That Time My Job Gave Me a Mini Panic Attack
When I graduated, I ended up working in a small office as the marketing person. It was my first real job and I didn’t want to screw up.
THE FOUR SCARIEST WORDS
I got to work one morning and I was unexpectedly pushed into a meeting room whilst my manager said: “We need to talk.” What’s the obvious thing to do other than to panic upon hearing such a daunting phrase?!
My heart started pounding faster and faster, second by second. I was feeling hot and I started sweating. I had no idea what was about to happen or what this meeting was about. I did not even know there was a meeting! I was walking into the room thinking to myself: “Oh dear me… What have I done now?!”
Not that I would do anything to get myself in trouble, but I automatically assumed I did something wrong. I immediately tried to calm myself down: “It’s probably nothing. Just. Stop. Worrying.”
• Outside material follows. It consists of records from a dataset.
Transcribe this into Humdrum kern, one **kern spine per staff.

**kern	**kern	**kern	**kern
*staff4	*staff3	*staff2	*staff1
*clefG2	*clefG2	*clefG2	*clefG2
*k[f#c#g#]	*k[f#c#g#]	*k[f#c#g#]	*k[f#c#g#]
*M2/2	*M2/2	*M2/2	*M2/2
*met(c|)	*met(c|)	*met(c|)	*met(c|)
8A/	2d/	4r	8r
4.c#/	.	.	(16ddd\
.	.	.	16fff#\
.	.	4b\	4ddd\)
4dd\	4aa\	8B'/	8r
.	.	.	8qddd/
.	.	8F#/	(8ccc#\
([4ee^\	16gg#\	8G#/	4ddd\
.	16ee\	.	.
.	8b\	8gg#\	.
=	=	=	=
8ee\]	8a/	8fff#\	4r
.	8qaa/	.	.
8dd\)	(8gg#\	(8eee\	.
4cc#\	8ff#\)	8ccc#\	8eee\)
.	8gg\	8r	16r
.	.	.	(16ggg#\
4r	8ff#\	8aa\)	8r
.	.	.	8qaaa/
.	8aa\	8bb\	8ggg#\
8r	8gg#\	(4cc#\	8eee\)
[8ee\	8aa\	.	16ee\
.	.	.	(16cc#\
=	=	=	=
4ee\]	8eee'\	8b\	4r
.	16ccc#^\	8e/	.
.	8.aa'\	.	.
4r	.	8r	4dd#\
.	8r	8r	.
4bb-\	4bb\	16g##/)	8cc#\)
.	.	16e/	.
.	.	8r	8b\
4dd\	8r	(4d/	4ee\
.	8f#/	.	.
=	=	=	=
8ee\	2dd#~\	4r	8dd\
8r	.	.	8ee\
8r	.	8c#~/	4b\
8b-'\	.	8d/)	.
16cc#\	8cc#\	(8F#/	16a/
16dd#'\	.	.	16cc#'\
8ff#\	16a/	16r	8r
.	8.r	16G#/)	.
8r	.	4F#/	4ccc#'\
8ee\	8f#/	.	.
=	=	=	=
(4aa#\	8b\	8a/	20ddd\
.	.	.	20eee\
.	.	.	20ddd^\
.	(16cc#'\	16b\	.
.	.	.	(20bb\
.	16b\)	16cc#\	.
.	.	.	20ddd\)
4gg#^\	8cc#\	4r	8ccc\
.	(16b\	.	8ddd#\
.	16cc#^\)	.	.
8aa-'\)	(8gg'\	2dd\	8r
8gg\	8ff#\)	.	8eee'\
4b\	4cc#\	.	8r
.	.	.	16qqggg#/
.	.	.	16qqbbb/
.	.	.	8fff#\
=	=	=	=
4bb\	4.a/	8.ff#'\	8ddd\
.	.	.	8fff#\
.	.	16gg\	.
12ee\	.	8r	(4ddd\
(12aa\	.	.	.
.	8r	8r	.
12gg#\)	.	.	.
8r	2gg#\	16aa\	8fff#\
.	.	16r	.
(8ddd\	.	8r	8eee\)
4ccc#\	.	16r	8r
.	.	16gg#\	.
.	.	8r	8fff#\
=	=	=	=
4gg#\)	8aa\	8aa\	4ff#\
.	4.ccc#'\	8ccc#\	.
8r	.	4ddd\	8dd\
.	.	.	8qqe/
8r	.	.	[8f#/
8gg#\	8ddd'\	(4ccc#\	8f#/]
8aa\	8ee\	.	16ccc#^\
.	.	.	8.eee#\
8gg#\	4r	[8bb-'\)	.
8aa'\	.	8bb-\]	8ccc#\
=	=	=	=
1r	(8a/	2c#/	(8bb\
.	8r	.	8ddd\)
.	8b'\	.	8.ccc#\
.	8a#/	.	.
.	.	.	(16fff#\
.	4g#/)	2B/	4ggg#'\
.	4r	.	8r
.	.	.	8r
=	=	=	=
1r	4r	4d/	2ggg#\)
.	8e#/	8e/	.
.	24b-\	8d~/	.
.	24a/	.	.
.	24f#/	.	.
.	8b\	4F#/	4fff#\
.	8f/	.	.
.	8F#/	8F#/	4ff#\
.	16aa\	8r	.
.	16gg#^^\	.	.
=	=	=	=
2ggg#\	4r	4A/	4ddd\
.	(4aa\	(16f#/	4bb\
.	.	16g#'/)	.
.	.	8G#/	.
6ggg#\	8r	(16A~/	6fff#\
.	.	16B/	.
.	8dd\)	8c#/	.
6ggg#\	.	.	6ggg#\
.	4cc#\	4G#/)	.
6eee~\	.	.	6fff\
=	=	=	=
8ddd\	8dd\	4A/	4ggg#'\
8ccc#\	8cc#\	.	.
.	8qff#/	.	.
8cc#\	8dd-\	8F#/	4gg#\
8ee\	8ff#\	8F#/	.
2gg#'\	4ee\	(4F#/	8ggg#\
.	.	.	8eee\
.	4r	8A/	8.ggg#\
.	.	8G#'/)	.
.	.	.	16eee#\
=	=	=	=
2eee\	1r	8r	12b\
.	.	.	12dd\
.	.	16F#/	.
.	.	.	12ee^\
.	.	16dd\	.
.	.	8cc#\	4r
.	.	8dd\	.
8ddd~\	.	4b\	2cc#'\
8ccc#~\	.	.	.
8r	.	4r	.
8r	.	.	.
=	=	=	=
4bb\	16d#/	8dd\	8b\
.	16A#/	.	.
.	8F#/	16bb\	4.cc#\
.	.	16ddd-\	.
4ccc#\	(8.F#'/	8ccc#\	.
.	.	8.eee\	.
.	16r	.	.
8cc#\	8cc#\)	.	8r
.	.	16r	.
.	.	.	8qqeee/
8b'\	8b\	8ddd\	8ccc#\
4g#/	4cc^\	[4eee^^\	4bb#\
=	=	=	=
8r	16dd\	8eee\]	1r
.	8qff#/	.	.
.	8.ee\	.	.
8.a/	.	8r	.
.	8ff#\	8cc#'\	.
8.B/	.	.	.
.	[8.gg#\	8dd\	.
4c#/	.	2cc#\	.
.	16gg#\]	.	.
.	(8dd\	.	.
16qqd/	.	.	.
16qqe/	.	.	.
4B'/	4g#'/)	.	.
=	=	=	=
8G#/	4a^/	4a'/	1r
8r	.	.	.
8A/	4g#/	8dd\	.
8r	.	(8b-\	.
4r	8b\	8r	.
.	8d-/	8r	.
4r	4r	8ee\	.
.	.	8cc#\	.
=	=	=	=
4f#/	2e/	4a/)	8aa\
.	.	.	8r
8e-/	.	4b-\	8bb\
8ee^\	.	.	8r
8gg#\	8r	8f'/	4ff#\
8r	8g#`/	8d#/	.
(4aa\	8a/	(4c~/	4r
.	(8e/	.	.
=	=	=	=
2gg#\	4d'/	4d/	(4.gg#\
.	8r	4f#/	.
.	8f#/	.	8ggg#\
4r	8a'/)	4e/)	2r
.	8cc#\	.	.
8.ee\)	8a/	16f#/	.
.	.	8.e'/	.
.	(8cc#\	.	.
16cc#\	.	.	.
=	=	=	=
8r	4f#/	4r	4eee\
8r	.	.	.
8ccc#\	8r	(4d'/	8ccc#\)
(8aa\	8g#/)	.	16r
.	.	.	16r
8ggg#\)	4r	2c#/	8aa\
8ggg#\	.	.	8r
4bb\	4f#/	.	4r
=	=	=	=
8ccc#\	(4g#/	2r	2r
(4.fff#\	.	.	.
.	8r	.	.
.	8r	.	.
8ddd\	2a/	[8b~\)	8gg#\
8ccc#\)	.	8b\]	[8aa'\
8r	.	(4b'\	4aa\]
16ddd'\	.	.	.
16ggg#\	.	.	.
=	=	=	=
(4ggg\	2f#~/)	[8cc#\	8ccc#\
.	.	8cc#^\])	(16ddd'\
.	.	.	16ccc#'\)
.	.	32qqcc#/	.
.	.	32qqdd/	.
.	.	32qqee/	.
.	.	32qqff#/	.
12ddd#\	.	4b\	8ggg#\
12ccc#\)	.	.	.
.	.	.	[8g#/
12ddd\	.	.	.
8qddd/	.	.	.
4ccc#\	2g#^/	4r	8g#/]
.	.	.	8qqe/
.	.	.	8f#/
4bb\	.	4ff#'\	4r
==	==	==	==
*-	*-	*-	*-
And as I was sat there, sweating lakes and oceans trying to focus on the conversation, I couldn’t help but panic even more as my manager, with a rather serious voice, all of a sudden said: “Please don’t worry too much, we just want to…” and I stopped listening right there.
LISTEN BEFORE REACTING
Just for a brief second a thousand terrifying thoughts came to my mind: “What if I get fired?! What if I’ve done something horrible?” Even when I know I hadn’t yet panic mode was now on at a different level: my breathing was heavier, my heart was beating so fast it was about to pop out of my chest, my whole face was numb and I was shaking like a leaf in the wind.
It felt like I was having a mini heart attack. So I took a slow, deep breath to quiet my mind and calm my body. That’s when I snapped out of the panic state and I heard: “We want to thank you for your hard work and give you a pay rise.”
What? Where did that come from? I was completely speechless. That was so unexpected! I couldn’t believe it! I had just pictured the worst when I was simply being acknowledged for my work!
I went from a mini heart attack to a feeling of happiness in a split second. Turns out, it was just me and not my job. I was overthinking everything and panicking over the unknown.
WHAT I LEARNT FROM THIS EXPERIENCE:
It’s important not to let your thoughts eat your brain. If we lived in a world of ‘what ifs’, we would all be crazy.
Don’t be too hard on yourself. I was always thinking I’ve done something wrong when I hadn’t.
When the unexpected happens, wait for it to be over and then see if you actually need to panic – I panicked for absolutely nothing and I probably looked as scared as a rat in a house fire, not knowing the fire wasn’t even there to begin with!